**TASK TO CARRY OUT:**
Scan the lines below; pull out those with "left".

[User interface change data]
# # #
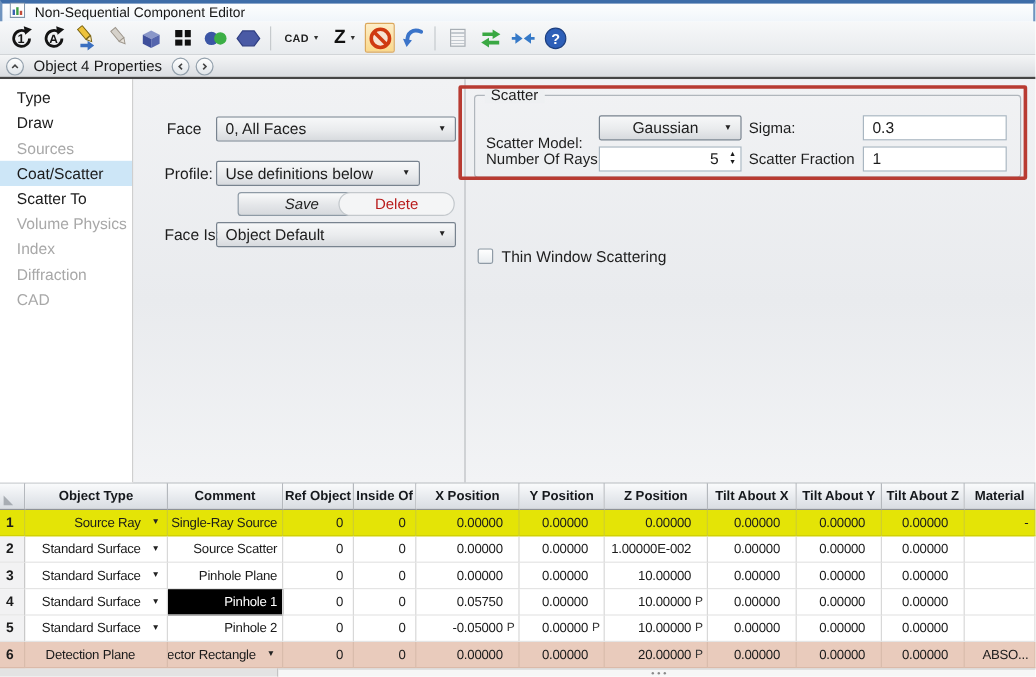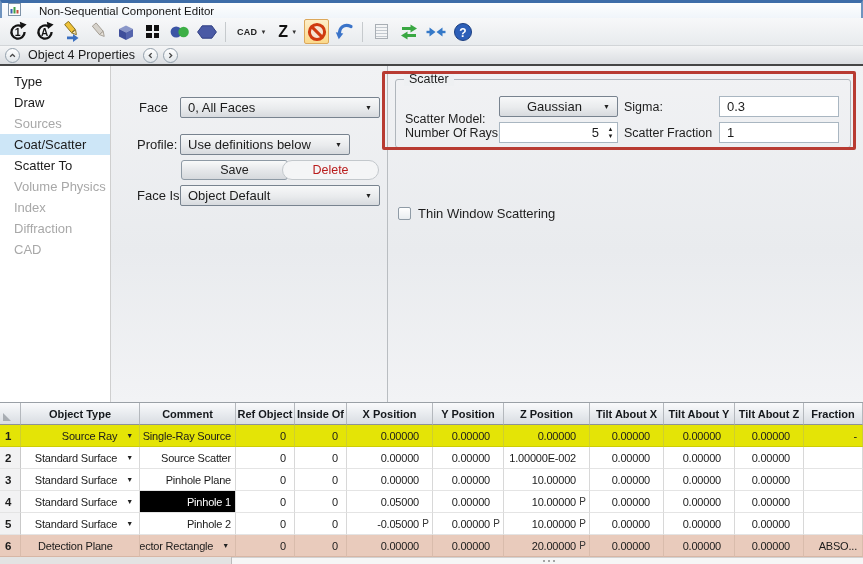--- a/index.html
+++ b/index.html
@@ -10,7 +10,7 @@
   
   .titlebar { height:18px; border-top:3px solid #3e6da8; background:linear-gradient(#fdfefe,#f0f5fa);
     display:flex; align-items:center; padding-left:6px; border-left:2px solid #6f94bf; border-right:2px solid #6f94bf; }
-  .titlebar .ttl { font-size:11.5px; margin-left:18px; color:#161616; }
+  .titlebar .ttl { font-size:11.5px; margin-left:8px; color:#161616; }
 
   
   .toolbar { height:28px; background:linear-gradient(#f7f8f9,#e8ebee); border-bottom:1px solid #d2d5d8;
# # #
**EXERCISE RESULT:**
     display:flex; align-items:center; padding-left:6px; border-left:2px solid #6f94bf; border-right:2px solid #6f94bf; }
-  .titlebar .ttl { font-size:11.5px; margin-left:18px; color:#161616; }
+  .titlebar .ttl { font-size:11.5px; margin-left:8px; color:#161616; }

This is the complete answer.